Metin Parçası -

══════════

Times of Israel bu gelişmeyi 'Likud bakanı partinin 'değişime ihtiyacı olduğunu' söyleyerek Netanyahu'ya karşı aday olmayı planladığını söyledi' başlığı ile okurlarına duyurdu.
İsrailli bakan pazar günü bütçe görüşmelerine katılmamış bu hamle 'isyanın ilk kıvılcımı' olarak yorumlanmıştı. Çıkan haberlerin ardından Barkat şunları söyledi;
'Art niyetli siyasi yetkililerle işbirliği yapmayı düşünmüyorum. Çözüleceğine inandığım bütçe konusuyla ilgili mesleki eleştirilerim olduğu bir sır değil.'
Birleşmiş Milletler (BM) İnsani İşlerden Sorumlu Genel Sekreter Yardımcısı Martin Griffiths, “Gazze’de hiçbir yer güvenli değil. Hastaneler değil, barınaklar değil, mülteci kampları değil. Kimse güvende değil. Çocuklar değil. Sağlık çalışanları değil. İnsanlar değil” dedi.

══════════

Veri Kümesi Kesiti -

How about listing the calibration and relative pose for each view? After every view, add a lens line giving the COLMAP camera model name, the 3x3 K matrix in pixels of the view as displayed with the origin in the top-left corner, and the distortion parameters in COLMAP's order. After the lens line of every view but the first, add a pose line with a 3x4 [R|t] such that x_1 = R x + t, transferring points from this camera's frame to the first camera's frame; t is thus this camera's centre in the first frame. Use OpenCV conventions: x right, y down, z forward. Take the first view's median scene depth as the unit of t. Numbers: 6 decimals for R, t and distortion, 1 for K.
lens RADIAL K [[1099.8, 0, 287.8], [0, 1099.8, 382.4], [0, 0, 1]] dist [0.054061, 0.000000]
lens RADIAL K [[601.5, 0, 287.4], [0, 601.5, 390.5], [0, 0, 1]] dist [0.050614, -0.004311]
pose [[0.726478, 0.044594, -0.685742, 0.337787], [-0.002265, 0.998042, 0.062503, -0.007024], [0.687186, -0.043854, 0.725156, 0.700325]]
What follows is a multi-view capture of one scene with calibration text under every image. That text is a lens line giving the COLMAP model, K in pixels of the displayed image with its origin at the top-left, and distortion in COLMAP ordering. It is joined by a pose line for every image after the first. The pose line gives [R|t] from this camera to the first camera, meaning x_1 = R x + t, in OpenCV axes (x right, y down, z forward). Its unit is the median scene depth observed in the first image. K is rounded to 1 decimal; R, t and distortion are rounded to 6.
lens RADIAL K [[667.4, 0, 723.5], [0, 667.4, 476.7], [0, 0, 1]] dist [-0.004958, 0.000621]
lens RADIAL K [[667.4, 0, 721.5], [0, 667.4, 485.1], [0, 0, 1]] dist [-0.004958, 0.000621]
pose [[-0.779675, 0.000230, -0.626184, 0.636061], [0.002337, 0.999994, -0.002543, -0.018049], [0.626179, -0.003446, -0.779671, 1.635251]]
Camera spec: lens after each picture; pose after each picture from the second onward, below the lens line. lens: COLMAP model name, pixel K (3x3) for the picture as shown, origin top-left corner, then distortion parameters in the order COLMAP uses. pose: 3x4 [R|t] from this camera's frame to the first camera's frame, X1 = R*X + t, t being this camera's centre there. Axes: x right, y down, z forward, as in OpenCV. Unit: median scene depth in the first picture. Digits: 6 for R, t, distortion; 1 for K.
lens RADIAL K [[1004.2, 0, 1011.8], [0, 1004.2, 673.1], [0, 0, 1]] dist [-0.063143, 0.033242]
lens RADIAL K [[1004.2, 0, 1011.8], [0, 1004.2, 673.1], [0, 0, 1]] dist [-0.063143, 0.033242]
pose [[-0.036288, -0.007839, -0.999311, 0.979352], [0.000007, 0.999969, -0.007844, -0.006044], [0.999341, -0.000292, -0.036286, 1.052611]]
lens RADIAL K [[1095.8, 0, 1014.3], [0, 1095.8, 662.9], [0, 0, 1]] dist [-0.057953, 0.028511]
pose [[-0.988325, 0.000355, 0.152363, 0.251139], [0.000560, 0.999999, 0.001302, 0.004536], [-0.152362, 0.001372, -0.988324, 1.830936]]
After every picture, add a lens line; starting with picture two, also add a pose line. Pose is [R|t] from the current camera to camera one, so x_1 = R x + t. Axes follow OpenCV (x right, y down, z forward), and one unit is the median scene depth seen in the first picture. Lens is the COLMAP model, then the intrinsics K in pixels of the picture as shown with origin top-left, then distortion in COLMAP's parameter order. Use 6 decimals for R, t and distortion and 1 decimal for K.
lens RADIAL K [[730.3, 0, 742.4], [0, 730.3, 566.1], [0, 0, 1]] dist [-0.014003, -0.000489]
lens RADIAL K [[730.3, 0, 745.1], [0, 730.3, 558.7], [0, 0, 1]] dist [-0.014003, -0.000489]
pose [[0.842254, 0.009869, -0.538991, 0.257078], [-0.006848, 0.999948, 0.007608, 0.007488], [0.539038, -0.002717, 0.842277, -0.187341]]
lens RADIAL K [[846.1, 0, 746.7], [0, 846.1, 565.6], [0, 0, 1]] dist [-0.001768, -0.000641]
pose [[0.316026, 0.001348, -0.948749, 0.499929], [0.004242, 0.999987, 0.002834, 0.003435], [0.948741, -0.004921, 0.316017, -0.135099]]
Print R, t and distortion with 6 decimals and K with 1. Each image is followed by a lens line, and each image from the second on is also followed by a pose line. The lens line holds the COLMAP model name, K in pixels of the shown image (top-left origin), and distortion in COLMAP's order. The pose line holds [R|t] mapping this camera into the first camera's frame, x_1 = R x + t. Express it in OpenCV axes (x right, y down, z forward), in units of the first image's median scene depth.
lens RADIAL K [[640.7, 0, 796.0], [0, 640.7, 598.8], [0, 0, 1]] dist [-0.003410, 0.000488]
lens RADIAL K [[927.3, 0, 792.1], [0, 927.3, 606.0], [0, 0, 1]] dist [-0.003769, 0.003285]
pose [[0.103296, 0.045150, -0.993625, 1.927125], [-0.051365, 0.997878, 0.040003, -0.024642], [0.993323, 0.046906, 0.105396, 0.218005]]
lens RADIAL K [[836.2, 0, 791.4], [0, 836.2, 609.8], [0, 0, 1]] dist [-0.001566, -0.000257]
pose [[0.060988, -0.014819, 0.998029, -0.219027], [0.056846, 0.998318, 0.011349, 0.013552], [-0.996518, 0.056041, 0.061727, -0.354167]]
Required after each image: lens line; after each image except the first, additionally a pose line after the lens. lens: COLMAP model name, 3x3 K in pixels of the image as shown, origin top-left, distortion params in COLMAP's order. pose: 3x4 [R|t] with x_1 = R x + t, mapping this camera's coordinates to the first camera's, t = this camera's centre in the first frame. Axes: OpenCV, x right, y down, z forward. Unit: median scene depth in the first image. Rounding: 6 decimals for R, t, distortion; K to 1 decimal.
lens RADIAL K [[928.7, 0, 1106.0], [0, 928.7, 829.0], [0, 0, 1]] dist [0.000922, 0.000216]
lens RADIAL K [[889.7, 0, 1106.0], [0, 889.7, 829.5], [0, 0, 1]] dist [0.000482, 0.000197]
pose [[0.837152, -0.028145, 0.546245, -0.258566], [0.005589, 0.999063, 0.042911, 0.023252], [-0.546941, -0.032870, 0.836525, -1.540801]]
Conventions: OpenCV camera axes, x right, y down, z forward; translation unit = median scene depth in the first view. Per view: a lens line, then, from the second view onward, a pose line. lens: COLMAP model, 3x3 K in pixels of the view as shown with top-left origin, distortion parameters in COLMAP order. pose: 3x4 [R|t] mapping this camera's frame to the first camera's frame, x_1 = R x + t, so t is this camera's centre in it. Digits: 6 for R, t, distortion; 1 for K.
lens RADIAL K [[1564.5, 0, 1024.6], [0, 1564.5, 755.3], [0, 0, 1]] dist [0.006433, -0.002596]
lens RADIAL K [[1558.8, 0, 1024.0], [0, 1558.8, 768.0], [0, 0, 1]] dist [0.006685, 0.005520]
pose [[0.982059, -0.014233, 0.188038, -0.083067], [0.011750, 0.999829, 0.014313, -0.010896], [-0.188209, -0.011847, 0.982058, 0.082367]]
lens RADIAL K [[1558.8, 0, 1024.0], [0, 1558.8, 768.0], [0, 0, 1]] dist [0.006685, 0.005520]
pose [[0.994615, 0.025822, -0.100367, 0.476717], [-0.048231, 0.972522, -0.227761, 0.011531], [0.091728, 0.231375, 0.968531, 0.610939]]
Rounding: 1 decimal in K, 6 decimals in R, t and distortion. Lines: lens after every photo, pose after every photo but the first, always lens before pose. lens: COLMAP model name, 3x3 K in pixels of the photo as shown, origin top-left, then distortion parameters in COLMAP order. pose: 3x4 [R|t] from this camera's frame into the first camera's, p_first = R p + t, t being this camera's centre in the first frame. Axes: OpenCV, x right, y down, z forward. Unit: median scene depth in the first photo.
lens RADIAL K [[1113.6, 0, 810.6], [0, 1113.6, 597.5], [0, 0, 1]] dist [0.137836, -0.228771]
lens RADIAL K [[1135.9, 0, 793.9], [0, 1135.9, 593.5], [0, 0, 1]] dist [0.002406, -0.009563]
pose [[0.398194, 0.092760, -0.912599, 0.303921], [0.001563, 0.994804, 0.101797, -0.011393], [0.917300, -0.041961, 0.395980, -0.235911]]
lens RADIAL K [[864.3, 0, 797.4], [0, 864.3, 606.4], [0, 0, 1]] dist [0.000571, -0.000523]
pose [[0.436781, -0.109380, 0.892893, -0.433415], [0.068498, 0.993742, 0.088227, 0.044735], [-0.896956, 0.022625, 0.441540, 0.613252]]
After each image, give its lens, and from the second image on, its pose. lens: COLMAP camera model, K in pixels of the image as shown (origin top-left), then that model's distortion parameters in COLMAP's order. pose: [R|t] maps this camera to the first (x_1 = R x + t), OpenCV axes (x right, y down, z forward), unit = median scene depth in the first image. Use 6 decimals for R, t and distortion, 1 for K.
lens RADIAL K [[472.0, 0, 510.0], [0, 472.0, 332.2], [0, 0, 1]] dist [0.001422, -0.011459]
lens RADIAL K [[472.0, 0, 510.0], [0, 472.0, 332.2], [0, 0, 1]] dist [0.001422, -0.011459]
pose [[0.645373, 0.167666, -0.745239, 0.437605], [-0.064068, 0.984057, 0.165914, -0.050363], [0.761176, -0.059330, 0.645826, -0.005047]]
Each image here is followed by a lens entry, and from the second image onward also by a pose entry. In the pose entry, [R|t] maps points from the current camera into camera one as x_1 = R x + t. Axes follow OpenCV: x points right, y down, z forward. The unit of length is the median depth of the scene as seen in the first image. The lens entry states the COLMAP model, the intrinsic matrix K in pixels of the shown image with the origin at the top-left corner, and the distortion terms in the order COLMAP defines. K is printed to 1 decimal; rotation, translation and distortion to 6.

══════════

Görev Talimatı 1 -
Metin parçasında "Times of Israel" ifadesinden "ile okurlarına duyurdu." ifadesine kadar uzanan bölümü aynen yazın.
Görev Talimatı 2 -
Metin parçasına göre, Likud bakanının Netanyahu'ya karşı aday olmayı planladığı haberini okurlarına hangi yayın duyurmuştur?

Görev Sonucu 1 -
Times of Israel bu gelişmeyi 'Likud bakanı partinin 'değişime ihtiyacı olduğunu' söyleyerek Netanyahu'ya karşı aday olmayı planladığını söyledi' başlığı ile okurlarına duyurdu.

Görev Sonucu 2 -
Times of Israel.